:: DATA PROVIDED ::
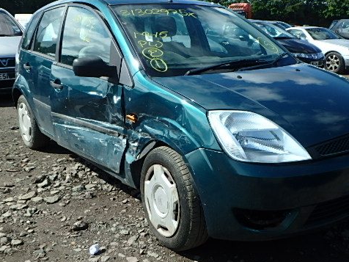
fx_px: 393
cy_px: 136
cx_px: 208
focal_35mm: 39
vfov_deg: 36.8
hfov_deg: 47.6
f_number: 4.6
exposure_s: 1/640
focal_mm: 5.2
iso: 125
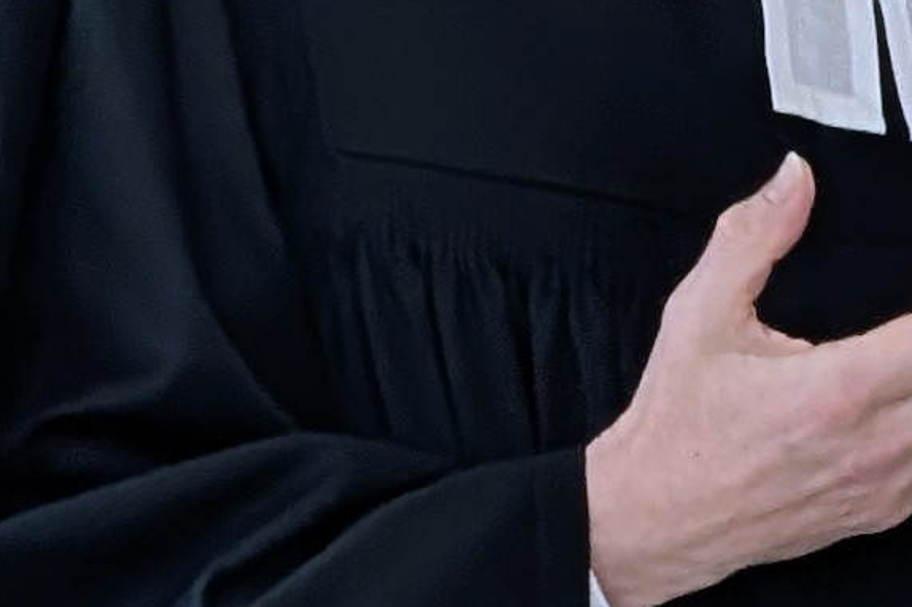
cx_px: 1336
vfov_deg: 3.8
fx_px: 9190
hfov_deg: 5.6
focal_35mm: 363
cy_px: 132
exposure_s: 1/49
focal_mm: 6.9
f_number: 1.68
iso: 96
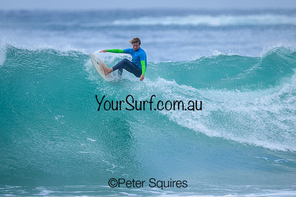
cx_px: 148
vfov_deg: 1.7
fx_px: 6579
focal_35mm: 800
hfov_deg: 2.6
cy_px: 98
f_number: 6.3
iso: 450
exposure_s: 1/2000
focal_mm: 800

:: PROBLEM DETAILS ::
Please print the span that begins at the line holding "vfov_deg: 36.8" and ends at the last line of the data, both ends included, with no pictures.

:: OUTPUT FOR THIS EXERCISE ::
vfov_deg: 36.8
hfov_deg: 47.6
f_number: 4.6
exposure_s: 1/640
focal_mm: 5.2
iso: 125
cx_px: 1336
vfov_deg: 3.8
fx_px: 9190
hfov_deg: 5.6
focal_35mm: 363
cy_px: 132
exposure_s: 1/49
focal_mm: 6.9
f_number: 1.68
iso: 96
cx_px: 148
vfov_deg: 1.7
fx_px: 6579
focal_35mm: 800
hfov_deg: 2.6
cy_px: 98
f_number: 6.3
iso: 450
exposure_s: 1/2000
focal_mm: 800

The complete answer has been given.